People hauled boxed refrigerators through bushes to a long line of cars that were parked along a highway.
- 'Anarchy' -
At least 757 people have been arrested, Police Minister Bheki Cele told a news conference, with most of the arrests taking place in Johannesburg, South Africa's economic capital.
Sounding a note of optimism, he insisted the police would ensure the situation "does not deteriorate any further."
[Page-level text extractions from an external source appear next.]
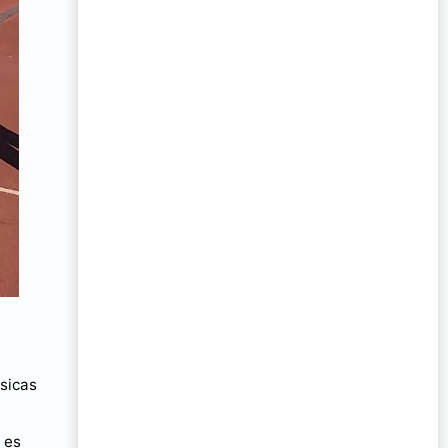
ísicas
 es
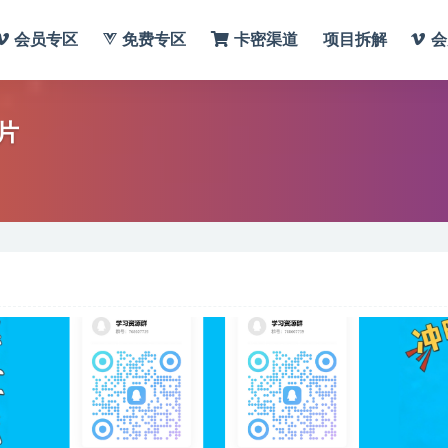
会员专区
免费专区
卡密渠道
项目拆解
会
片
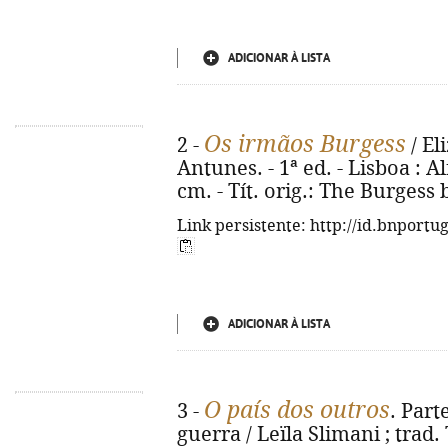
ADICIONAR À LISTA
Os irmãos Burgess
2 -
/ El
Antunes. - 1ª ed. - Lisboa : Al
cm. - Tít. orig.: The Burgess
Link persistente: http://id.bnportu
ADICIONAR À LISTA
O país dos outros
3 -
. Part
guerra / Leïla Slimani ; trad.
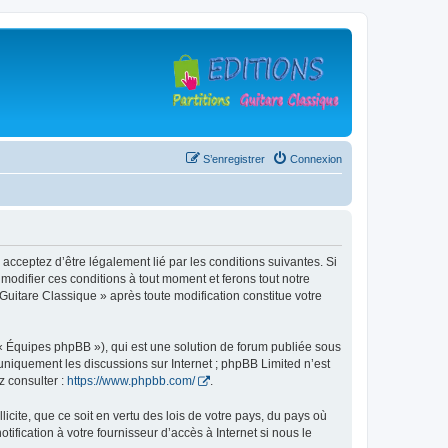
S’enregistrer
Connexion
 acceptez d’être légalement lié par les conditions suivantes. Si
modifier ces conditions à tout moment et ferons tout notre
 Guitare Classique » après toute modification constitue votre
 « Équipes phpBB »), qui est une solution de forum publiée sous
e uniquement les discussions sur Internet ; phpBB Limited n’est
z consulter :
https://www.phpbb.com/
.
icite, que ce soit en vertu des lois de votre pays, du pays où
ification à votre fournisseur d’accès à Internet si nous le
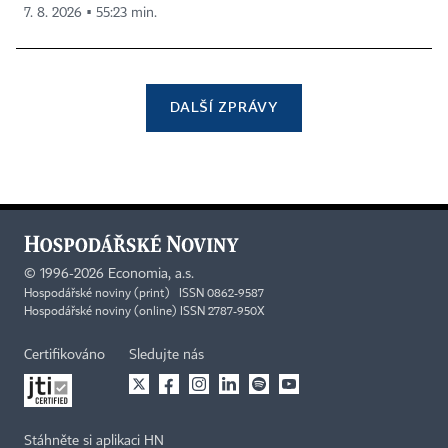
7. 8. 2026 ▪ 55:23 min.
DALŠÍ ZPRÁVY
©
1996-2026
Economia, a.s.
Hospodářské noviny (print) ISSN 0862-9587
Hospodářské noviny (online) ISSN 2787-950X
Certifikováno
Sledujte nás
Stáhněte si aplikaci HN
In his nationwide address Monday night, Ramaphosa lashed "opportunistic acts of criminality, with groups of people instigating chaos merely as a cover for looting and theft."
It was "of vital importance that we restore calm and stability to all parts of the country without delay," he said.
"The path of violence, of looting and anarchy, leads only to more violence and devastation," Ramaphosa said.
The unrest erupted last Friday after former president Zuma started serving a 15-month term for snubbing a probe into the corruption that stained his nine years in power.
Once dubbed the "Teflon president," Zuma was handed the jail term on June 29 by the Constitutional Court for bucking an order to appear before a commission probing the graft that proliferated under his nine years in power.
He started serving the jail term on Thursday after handing himself in to authorities as a deadline for surrender loomed.
He is seeking to have the ruling set aside.
The Constitutional Court sat for 10 hours on Monday hearing from Zuma's lawyers asking the court review its ruling. But the court reserved its judgement to a later, but unspecified date.
- Zuma popularity -
Zuma, 79, is a former anti-apartheid fighter who spent 10 years in jail in the notorious Robben Island jail off Cape Town.
He rose in democratic South Africa to vice president and then president, before being ousted by the ruling African National Congress (ANC) in 2018 as graft scandals proliferated.
But he remains popular among many poor South Africans, especially grassroots members of the ANC, who portray him as a defender of the disadvantaged.
Protests that began after Zuma started his sentence were swiftly followed by pillaging of shopping malls, with people carting away TV sets, furniture, alcohol, food and other items, with the police seemingly powerless to act.
Ramaphosa took aim at those who said the unrest was political.
"There is no grievance, nor any political cause, that can justify the violence and destruction," he said.
South Africa, Africa's most industrialised country, is deep in an economic malaise, with cripplingly high levels of unemployment. Economic activity has been badly affected by restrictions to stop the spread of coronavirus.